If you put the mouse over καρέκλες it gives the two translations, chairs and seats. "The front seats" sounds better than "The front chairs" even though, technically, "θέσεις" means seats.
I get that it might sound a bit odd, but it's not wrong. Plus, there is a better sentence for pretty much every sentence in a course, but that's not what we are looking for (not always, at least). I think that in cases like this one, learners should focus on the sentence structure rather than the actual meaning of it. :P
Why is seats given as a hint? I was thinking like the front seats of a car when I saw the sentence.

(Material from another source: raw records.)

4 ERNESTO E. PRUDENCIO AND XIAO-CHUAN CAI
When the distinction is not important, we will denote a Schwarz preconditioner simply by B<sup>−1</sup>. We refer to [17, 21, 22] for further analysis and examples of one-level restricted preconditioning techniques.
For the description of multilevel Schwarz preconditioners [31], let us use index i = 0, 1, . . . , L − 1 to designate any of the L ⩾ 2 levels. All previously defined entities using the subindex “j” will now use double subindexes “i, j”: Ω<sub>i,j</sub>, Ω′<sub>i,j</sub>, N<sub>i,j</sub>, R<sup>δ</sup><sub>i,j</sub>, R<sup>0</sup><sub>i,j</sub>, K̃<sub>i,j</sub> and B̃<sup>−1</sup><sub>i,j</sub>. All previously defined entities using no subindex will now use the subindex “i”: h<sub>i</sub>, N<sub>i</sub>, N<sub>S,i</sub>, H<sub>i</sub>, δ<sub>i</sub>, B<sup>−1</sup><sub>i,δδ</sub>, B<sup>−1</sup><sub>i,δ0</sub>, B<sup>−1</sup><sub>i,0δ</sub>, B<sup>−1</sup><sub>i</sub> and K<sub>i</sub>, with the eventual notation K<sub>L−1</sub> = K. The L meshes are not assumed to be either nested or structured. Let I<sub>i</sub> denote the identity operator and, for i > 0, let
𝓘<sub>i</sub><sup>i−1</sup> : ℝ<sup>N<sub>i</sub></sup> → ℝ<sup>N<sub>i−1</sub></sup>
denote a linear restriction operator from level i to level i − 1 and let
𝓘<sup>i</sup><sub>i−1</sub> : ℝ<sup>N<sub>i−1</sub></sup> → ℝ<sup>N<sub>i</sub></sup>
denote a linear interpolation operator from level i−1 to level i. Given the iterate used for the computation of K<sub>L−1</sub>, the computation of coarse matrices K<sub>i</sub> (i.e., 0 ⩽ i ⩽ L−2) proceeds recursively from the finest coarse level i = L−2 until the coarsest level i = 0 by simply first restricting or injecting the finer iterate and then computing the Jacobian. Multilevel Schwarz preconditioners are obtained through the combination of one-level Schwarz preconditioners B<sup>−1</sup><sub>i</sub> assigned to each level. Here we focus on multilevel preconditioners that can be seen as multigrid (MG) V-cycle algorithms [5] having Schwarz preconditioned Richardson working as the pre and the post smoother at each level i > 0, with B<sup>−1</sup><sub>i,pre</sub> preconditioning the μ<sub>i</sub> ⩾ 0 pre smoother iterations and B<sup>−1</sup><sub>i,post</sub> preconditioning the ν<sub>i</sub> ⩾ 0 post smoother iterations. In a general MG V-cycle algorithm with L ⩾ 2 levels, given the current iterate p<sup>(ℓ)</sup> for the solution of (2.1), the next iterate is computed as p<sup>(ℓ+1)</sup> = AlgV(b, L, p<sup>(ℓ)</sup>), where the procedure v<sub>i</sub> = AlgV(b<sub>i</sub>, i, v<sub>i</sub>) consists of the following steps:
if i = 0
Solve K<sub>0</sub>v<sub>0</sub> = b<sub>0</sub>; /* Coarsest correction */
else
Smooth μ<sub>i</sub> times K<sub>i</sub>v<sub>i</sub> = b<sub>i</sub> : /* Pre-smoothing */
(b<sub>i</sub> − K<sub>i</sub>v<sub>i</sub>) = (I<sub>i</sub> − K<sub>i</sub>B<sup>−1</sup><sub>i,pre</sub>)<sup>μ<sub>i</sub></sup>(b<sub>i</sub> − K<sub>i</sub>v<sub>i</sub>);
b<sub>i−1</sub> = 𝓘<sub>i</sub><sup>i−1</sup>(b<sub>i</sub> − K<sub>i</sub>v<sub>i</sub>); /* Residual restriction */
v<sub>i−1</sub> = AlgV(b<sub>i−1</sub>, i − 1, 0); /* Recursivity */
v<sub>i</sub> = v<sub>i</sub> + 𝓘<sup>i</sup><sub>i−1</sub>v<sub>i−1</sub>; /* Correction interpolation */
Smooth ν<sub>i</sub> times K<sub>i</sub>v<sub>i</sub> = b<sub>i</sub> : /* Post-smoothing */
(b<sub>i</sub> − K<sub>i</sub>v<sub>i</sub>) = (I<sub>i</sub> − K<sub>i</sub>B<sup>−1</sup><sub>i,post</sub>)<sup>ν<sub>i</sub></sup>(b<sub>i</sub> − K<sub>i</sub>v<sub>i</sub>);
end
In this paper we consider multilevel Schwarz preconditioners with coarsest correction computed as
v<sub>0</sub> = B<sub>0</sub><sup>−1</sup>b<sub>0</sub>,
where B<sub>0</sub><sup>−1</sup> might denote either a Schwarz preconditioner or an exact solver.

Um, is that an actual expression in English? Is it supposed to mean something like "The chairs facing forward"? I've only heard "forward tilt chair". If that's what you mean, no, it's not the same thing. If you mean something else, please feel free to enlighten a non-native English speaker. :P ^.^
Its definitely an appropriate phrase in a nautical (or aeronautical) frame of reference. When on a ship things towards the bow of the boat are described as being forward. You would say "the forward cabin is yours" or "the forward chairs are for first class passengers"
I'm not sure it makes sense to include this kind of vernacular as a possible translation, but I thought I'd make you aware of it.
That would probably be 'οι καρέκλες μπροστά' with an adverb, not an adjective.